An example provided in the circular letter was the 2017 NotPetya global cyber attack, which led to $3 billion in insurance claims, of which $2.7 billion were made under property/casualty policies that were silent about cyber risks. Property and casualty insurers should review their policy forms and make sure that they explicitly address whether they provide coverage for, or exclude, cyber incidents. This can be achieved through an endorsement of the policy. It is unclear whether this circular letter will result in amendments to the cybersecurity regulations enacted in 2017 (23 NYCRR Part 500).
In addition, insurers should price their policies according to whether they do, or do not, provide coverage for cyber incidents. And insureds should seek the advice of coverage counsel to determine whether they should make a claim for coverage for a cyber incident that they experience under their property and casualty policies that are silent on the issue of cyber events. Moreover, insureds entering into agreements that require one or more of the parties to have adequate insurance coverage, including cyber insurance, should consult counsel about (a) the scope of coverage required by the agreement, and (b) the type of insurance policy that would satisfy that contractual requirement, in order to avoid non-coverage for a potentially “silent” cyber loss.

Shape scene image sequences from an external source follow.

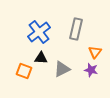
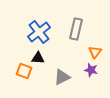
black triangle: moved 3 px left
gray triangle: moved 8 px down
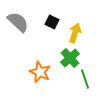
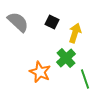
green cross: moved 4 px left
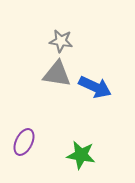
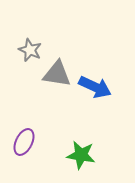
gray star: moved 31 px left, 9 px down; rotated 15 degrees clockwise
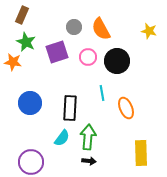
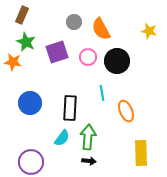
gray circle: moved 5 px up
orange ellipse: moved 3 px down
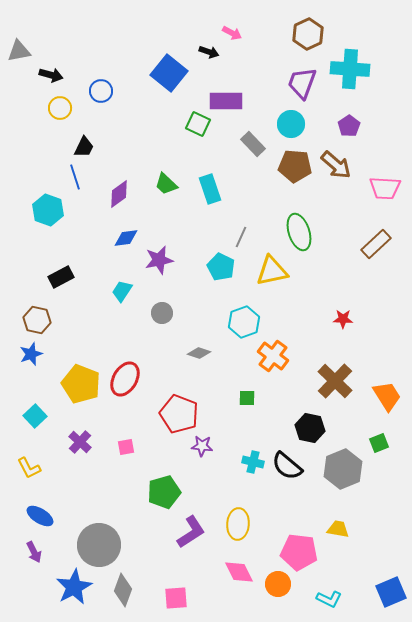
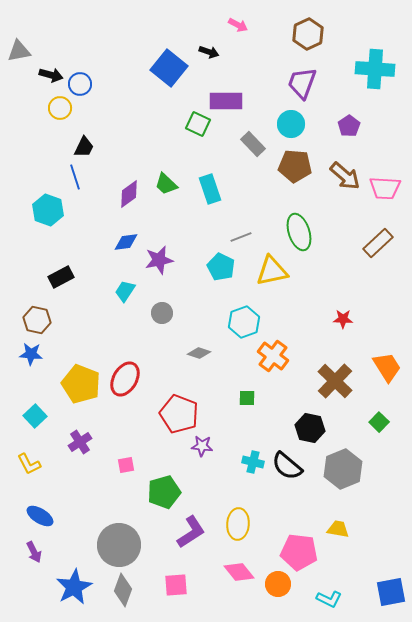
pink arrow at (232, 33): moved 6 px right, 8 px up
cyan cross at (350, 69): moved 25 px right
blue square at (169, 73): moved 5 px up
blue circle at (101, 91): moved 21 px left, 7 px up
brown arrow at (336, 165): moved 9 px right, 11 px down
purple diamond at (119, 194): moved 10 px right
gray line at (241, 237): rotated 45 degrees clockwise
blue diamond at (126, 238): moved 4 px down
brown rectangle at (376, 244): moved 2 px right, 1 px up
cyan trapezoid at (122, 291): moved 3 px right
blue star at (31, 354): rotated 25 degrees clockwise
orange trapezoid at (387, 396): moved 29 px up
purple cross at (80, 442): rotated 15 degrees clockwise
green square at (379, 443): moved 21 px up; rotated 24 degrees counterclockwise
pink square at (126, 447): moved 18 px down
yellow L-shape at (29, 468): moved 4 px up
gray circle at (99, 545): moved 20 px right
pink diamond at (239, 572): rotated 12 degrees counterclockwise
blue square at (391, 592): rotated 12 degrees clockwise
pink square at (176, 598): moved 13 px up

Second, the circular letter stated that the “DFS recommends against making ransom payments.” According to DFS, “[r]ansom payments fuel the vicious cycle of ransomware, as cybercriminals use them to fund ever more frequent and sophisticated ransomware attacks.” The circular letter references an October 2020 guidance by the Office of Foreign Assets Control (OFAC), stressing the national security risk posed by ransom payments, and stating that intermediaries — including insurers — can be liable for ransom payments made to sanctioned entities. In this regard, we note that many cyber insurance policies provide coverage for ransom payments made by the insureds to cybercriminals. Many such insurance policies also contain an exclusion that would apply where coverage for the ransom payment would be prohibited by law.
Cyber insurers whose policies provide coverage for ransom payments should seek legal advice from competent counsel as to whether paying a ransom demand directly, or indemnifying its insured for a ransom payment, would be a violation of the law that could (a) result in a voluntary payment under the insurance policy that may not be recouped by the insurer from the insured, and (b) expose the insurer to criminal liability, fines, and regulatory sanctions. Insureds, in turn, should also seek legal advice on whether they should make a ransom payment, as they could have their own criminal and regulatory exposure for making a payment to an entity included on OFAC’s Specially Designated Nationals and Blocked Persons (SDN) List.